THOMAS BELL, retired farmer, Palmyra, was born in the village of Marton, County York, England, May 21, 1824, and learned the trade of a tailor, was in business on his own account seven years, in the village where he was born. From the age of eighteen years he was an ardent worker in the temperance cause, and at twenty-one began to preach the gospel of Jesus Christ, working with his own hands for his support. At the age of twenty-eight he received a call to the pastorate of the Congregational Church, at Great Broughton, Yorkshire, where he labored until the year 1861, when he removed to Parkhead, County Cumberland, laboring there until 1867, when his health failed him. His physicians recommended him to leave the ministry and seek a change of climate; he resolved to emigrate to America. He came direct to Nebraska, reaching here on the 1st of May, 1867, at the head of a company of about 200 persons. He bought a farm of 400 acres, two miles north of Palmyra: here he preached as opportunity offered, ofttimes two or three times of the Sunday, and rode thirty miles to his appointments. After about four years more of this kind he received a commission from the American Home Mission Society, and labored under them for about five years, when he retired from the regular pastorate; during this time he superintended the erection of the Presbyterian Church, at Palmyra. He was married in the town of Stocksley to Miss Elizabeth Reed, August 9, 1849. They have one son and four daughters and have buried three sons in the old county and two sons and one daughter here.

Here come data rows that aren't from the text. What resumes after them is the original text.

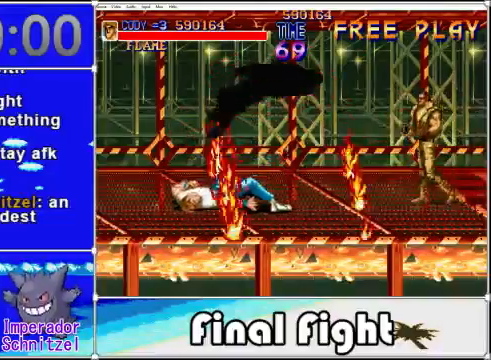
{"buttons": [], "events": []}
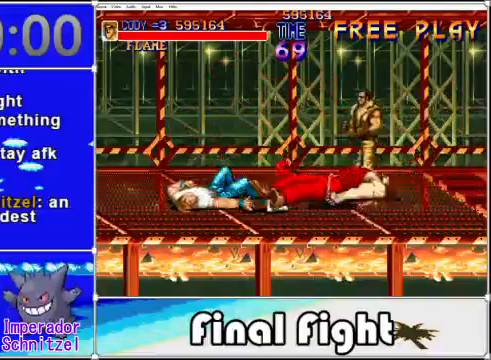
{"buttons": [], "events": []}
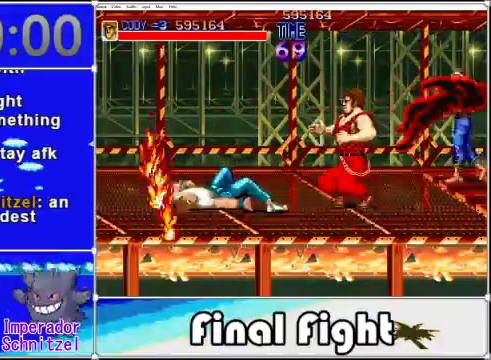
{"buttons": ["DPAD_RIGHT"], "events": [[240, "DPAD_RIGHT", "down"]]}
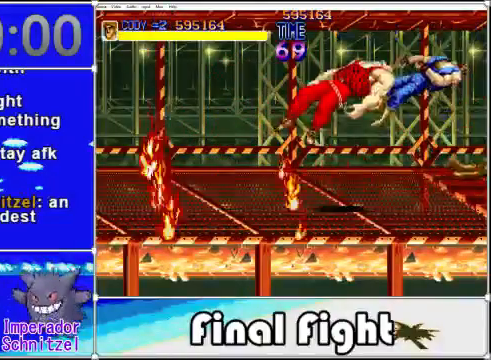
{"buttons": ["DPAD_RIGHT"], "events": []}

He was elected to the office of Justice of the Peace in 1867, and held the office for two terms.

WILLIAM H. BOTSFORD, farmer and harnessmaker, Palmyra, P. O., was born in Livonia, Livingston Co., N. Y., June 4, 1832, then was taken to Seneca County, Ohio, by his uncle; he remained there until 1848, when he was apprenticed to the harness and saddlery business and worked in Seneca and Sandusky counties until April 16, 1855, but was married October 29, 1854, to Miss Margaret A. Johnston, the second daughter of the late Mr. Johnston, a prominent farmer of Seneca County, Ohio, who was killed by a stroke of lightning while sitting in his house enjoying a social time with his family. April 22, 1855, Mr. Botsford went to West Union, Fayette Co., Iowa, where he rented a farm and turned his attention to farming pursuits until March 1, 1863, when he enlisted in Company F., Seventh Iowa Cavalry, as a private and was mustered into service as Sergeant, serving until May 16, 1865. Discharged at Leavenworth, Kas., when he returned home to Iowa, where he remained until May 11, 1870, when he moved to Otoe County, on Section 22, Town 8, Range 9, on a homestead of forty acres, where he made a dugout and lived with his family. All the money he had was one $10 bill, but being willing to work and having his family about, it was a necessity. He lived there until 1878, when he was able by industry and perseverance to build a neat frame house, where he lived as does his old neighbors, in the land of plenty, having made up his mind all he has to do is trust in providence with a strong arm and a willing heart. After fully deciding to make Nebraska his permanent home he bought eighty acres more of railroad land all of which is under cultivation. He has a family of two sons and three daughters, who are doing for themselves, but two, a daughter fifteen years of age and the youngest son who is in the Lincoln University, where he has been nearly three years. Mr. Botsford is a prominent member of the G. A. R., and ranks as Major and is a staunch Republican in politics. He was one of the charter members of the Mansfield Post No. 54, situated at Palmyra.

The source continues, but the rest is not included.